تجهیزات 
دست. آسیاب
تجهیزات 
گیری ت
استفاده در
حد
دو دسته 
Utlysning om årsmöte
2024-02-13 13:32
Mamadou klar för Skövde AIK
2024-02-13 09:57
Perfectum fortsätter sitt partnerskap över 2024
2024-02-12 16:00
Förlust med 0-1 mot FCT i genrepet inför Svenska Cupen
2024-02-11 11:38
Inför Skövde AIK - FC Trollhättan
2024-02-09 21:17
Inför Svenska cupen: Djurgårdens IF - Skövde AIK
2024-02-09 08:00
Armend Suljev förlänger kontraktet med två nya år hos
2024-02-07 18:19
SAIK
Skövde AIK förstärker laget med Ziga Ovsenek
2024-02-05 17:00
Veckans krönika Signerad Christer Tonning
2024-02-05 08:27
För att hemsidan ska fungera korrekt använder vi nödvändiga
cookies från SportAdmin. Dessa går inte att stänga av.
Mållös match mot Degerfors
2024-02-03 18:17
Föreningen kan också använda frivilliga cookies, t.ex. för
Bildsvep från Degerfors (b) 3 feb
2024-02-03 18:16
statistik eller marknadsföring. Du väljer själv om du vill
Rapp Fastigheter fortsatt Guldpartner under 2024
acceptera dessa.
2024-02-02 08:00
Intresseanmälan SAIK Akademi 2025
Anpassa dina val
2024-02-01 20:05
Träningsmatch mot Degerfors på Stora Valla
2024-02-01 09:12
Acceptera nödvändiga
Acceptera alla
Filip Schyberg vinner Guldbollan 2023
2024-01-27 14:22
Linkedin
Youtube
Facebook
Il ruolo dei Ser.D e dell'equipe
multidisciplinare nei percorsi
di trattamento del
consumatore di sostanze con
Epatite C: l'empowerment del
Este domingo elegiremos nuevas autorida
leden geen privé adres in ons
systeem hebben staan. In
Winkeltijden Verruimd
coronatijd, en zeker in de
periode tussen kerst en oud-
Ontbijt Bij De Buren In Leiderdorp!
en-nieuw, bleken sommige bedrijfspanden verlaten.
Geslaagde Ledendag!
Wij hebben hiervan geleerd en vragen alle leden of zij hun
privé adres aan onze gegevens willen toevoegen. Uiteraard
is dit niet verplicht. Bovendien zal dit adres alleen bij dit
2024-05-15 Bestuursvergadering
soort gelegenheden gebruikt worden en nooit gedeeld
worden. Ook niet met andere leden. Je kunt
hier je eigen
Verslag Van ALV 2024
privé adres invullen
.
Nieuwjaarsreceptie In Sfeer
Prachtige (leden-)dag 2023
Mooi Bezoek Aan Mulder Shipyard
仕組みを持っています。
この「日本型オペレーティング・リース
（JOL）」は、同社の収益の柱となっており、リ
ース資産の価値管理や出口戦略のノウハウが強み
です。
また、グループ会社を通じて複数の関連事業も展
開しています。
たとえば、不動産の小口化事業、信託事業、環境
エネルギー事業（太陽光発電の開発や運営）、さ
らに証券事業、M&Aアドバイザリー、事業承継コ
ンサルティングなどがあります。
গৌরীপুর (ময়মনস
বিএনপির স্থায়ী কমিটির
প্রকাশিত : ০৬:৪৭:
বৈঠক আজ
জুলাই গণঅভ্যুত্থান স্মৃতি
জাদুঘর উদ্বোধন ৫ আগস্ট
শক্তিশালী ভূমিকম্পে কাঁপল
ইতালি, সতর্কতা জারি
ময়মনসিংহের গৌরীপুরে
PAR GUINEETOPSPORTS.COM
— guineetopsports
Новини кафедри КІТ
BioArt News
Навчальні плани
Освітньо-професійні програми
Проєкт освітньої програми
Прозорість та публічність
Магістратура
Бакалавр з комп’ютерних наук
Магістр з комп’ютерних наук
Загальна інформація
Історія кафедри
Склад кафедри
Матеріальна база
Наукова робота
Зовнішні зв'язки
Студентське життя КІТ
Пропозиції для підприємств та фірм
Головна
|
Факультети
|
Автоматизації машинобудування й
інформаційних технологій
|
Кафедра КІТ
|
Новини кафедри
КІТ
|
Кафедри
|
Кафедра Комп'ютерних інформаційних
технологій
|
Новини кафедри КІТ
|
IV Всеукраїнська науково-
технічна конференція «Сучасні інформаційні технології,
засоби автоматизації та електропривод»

::::::

→ Work to complete
Substitute "SAIK" for every occurrence of "Skövde AIK" throughout the data above, and leave everything else unchanged.

→ Answer section
تجهیزات 
دست. آسیاب
تجهیزات 
گیری ت
استفاده در
حد
دو دسته 
Utlysning om årsmöte
2024-02-13 13:32
Mamadou klar för SAIK
2024-02-13 09:57
Perfectum fortsätter sitt partnerskap över 2024
2024-02-12 16:00
Förlust med 0-1 mot FCT i genrepet inför Svenska Cupen
2024-02-11 11:38
Inför SAIK - FC Trollhättan
2024-02-09 21:17
Inför Svenska cupen: Djurgårdens IF - SAIK
2024-02-09 08:00
Armend Suljev förlänger kontraktet med två nya år hos
2024-02-07 18:19
SAIK
SAIK förstärker laget med Ziga Ovsenek
2024-02-05 17:00
Veckans krönika Signerad Christer Tonning
2024-02-05 08:27
För att hemsidan ska fungera korrekt använder vi nödvändiga
cookies från SportAdmin. Dessa går inte att stänga av.
Mållös match mot Degerfors
2024-02-03 18:17
Föreningen kan också använda frivilliga cookies, t.ex. för
Bildsvep från Degerfors (b) 3 feb
2024-02-03 18:16
statistik eller marknadsföring. Du väljer själv om du vill
Rapp Fastigheter fortsatt Guldpartner under 2024
acceptera dessa.
2024-02-02 08:00
Intresseanmälan SAIK Akademi 2025
Anpassa dina val
2024-02-01 20:05
Träningsmatch mot Degerfors på Stora Valla
2024-02-01 09:12
Acceptera nödvändiga
Acceptera alla
Filip Schyberg vinner Guldbollan 2023
2024-01-27 14:22
Linkedin
Youtube
Facebook
Il ruolo dei Ser.D e dell'equipe
multidisciplinare nei percorsi
di trattamento del
consumatore di sostanze con
Epatite C: l'empowerment del
Este domingo elegiremos nuevas autorida
leden geen privé adres in ons
systeem hebben staan. In
Winkeltijden Verruimd
coronatijd, en zeker in de
periode tussen kerst en oud-
Ontbijt Bij De Buren In Leiderdorp!
en-nieuw, bleken sommige bedrijfspanden verlaten.
Geslaagde Ledendag!
Wij hebben hiervan geleerd en vragen alle leden of zij hun
privé adres aan onze gegevens willen toevoegen. Uiteraard
is dit niet verplicht. Bovendien zal dit adres alleen bij dit
2024-05-15 Bestuursvergadering
soort gelegenheden gebruikt worden en nooit gedeeld
worden. Ook niet met andere leden. Je kunt
hier je eigen
Verslag Van ALV 2024
privé adres invullen
.
Nieuwjaarsreceptie In Sfeer
Prachtige (leden-)dag 2023
Mooi Bezoek Aan Mulder Shipyard
仕組みを持っています。
この「日本型オペレーティング・リース
（JOL）」は、同社の収益の柱となっており、リ
ース資産の価値管理や出口戦略のノウハウが強み
です。
また、グループ会社を通じて複数の関連事業も展
開しています。
たとえば、不動産の小口化事業、信託事業、環境
エネルギー事業（太陽光発電の開発や運営）、さ
らに証券事業、M&Aアドバイザリー、事業承継コ
ンサルティングなどがあります。
গৌরীপুর (ময়মনস
বিএনপির স্থায়ী কমিটির
প্রকাশিত : ০৬:৪৭:
বৈঠক আজ
জুলাই গণঅভ্যুত্থান স্মৃতি
জাদুঘর উদ্বোধন ৫ আগস্ট
শক্তিশালী ভূমিকম্পে কাঁপল
ইতালি, সতর্কতা জারি
ময়মনসিংহের গৌরীপুরে
PAR GUINEETOPSPORTS.COM
— guineetopsports
Новини кафедри КІТ
BioArt News
Навчальні плани
Освітньо-професійні програми
Проєкт освітньої програми
Прозорість та публічність
Магістратура
Бакалавр з комп’ютерних наук
Магістр з комп’ютерних наук
Загальна інформація
Історія кафедри
Склад кафедри
Матеріальна база
Наукова робота
Зовнішні зв'язки
Студентське життя КІТ
Пропозиції для підприємств та фірм
Головна
|
Факультети
|
Автоматизації машинобудування й
інформаційних технологій
|
Кафедра КІТ
|
Новини кафедри
КІТ
|
Кафедри
|
Кафедра Комп'ютерних інформаційних
технологій
|
Новини кафедри КІТ
|
IV Всеукраїнська науково-
технічна конференція «Сучасні інформаційні технології,
засоби автоматизації та електропривод»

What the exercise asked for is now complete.